Source information ::
==========

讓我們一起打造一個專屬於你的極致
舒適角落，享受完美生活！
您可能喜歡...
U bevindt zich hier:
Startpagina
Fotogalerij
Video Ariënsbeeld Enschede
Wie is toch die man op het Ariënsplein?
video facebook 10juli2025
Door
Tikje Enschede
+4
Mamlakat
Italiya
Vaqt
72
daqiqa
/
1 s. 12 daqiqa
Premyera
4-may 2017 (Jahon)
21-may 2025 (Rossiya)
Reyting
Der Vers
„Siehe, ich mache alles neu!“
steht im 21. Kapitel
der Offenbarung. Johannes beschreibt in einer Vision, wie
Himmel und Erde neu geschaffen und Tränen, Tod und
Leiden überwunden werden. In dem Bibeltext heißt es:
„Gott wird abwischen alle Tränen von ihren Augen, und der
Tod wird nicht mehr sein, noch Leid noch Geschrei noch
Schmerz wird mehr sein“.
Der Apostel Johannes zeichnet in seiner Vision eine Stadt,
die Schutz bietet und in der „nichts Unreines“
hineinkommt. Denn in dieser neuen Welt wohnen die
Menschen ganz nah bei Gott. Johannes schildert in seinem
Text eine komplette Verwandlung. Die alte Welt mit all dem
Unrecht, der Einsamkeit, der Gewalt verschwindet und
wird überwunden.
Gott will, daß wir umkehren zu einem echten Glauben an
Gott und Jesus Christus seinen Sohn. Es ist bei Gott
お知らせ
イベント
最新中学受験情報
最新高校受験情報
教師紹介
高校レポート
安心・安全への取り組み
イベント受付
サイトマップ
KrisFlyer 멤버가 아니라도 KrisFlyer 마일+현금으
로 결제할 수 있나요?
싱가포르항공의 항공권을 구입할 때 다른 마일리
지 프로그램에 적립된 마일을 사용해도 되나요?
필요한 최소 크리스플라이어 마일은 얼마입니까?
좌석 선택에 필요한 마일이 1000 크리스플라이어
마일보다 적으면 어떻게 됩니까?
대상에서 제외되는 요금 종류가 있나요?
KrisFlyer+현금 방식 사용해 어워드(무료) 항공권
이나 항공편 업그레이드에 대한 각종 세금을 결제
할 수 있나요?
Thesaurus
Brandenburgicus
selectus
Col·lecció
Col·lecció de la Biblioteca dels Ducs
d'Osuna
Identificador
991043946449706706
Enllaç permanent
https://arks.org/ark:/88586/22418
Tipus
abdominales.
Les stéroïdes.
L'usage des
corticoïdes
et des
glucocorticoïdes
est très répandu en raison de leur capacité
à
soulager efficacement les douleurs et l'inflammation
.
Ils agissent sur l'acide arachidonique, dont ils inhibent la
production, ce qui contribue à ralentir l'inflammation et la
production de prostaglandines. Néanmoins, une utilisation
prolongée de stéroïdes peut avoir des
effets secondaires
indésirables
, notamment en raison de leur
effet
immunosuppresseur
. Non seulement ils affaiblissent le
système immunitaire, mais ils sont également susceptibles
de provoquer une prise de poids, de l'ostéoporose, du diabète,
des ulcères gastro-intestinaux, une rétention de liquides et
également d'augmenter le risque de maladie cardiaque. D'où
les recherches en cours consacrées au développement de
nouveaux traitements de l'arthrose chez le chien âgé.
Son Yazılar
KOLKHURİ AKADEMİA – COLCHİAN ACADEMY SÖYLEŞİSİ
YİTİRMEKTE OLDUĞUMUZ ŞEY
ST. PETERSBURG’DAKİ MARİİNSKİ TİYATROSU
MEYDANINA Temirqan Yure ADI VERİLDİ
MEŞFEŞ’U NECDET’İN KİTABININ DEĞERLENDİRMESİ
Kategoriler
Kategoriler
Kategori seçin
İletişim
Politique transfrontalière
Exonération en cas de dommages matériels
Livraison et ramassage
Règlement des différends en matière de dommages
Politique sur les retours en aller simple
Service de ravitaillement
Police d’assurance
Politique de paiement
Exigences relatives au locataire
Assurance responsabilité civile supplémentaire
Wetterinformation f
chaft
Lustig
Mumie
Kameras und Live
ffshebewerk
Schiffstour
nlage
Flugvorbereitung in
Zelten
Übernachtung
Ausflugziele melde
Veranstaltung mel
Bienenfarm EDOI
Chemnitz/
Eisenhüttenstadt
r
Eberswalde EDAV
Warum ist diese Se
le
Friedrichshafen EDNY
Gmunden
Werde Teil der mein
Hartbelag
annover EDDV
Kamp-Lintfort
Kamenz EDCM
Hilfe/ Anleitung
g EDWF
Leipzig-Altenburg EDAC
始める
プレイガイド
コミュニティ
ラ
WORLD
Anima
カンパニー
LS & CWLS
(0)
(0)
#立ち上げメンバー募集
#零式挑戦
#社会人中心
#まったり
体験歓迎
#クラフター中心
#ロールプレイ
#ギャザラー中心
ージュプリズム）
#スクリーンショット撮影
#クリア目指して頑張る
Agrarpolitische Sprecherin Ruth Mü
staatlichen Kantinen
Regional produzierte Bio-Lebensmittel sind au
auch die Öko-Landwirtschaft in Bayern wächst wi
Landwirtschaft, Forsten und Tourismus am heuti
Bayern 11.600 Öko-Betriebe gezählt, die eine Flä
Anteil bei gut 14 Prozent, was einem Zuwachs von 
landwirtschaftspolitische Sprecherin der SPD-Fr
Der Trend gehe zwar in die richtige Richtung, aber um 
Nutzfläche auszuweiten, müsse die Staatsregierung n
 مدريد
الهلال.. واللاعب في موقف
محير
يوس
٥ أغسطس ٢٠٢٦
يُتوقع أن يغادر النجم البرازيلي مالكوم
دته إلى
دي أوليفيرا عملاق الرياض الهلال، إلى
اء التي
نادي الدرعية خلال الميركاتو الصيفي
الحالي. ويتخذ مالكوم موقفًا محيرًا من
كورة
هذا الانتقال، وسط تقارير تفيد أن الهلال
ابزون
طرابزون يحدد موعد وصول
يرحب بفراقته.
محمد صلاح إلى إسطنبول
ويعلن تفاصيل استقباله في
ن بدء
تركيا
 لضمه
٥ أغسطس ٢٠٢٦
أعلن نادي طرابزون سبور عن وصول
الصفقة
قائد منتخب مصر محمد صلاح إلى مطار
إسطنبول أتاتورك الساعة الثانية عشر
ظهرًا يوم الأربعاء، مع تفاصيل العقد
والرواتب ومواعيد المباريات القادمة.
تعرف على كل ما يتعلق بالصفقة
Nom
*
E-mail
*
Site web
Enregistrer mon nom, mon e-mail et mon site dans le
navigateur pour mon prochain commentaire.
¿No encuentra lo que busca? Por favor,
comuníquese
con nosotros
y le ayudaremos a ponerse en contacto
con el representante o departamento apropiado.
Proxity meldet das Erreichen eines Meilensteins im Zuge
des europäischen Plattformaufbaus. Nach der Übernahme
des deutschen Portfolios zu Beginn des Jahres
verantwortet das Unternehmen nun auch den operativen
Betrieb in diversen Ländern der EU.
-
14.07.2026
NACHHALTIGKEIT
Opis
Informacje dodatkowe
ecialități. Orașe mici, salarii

==========

Exercise instructions :: Search the data for "تفاصيل". Copy every matching line.

Your response ::
ويعلن تفاصيل استقباله في
ظهرًا يوم الأربعاء، مع تفاصيل العقد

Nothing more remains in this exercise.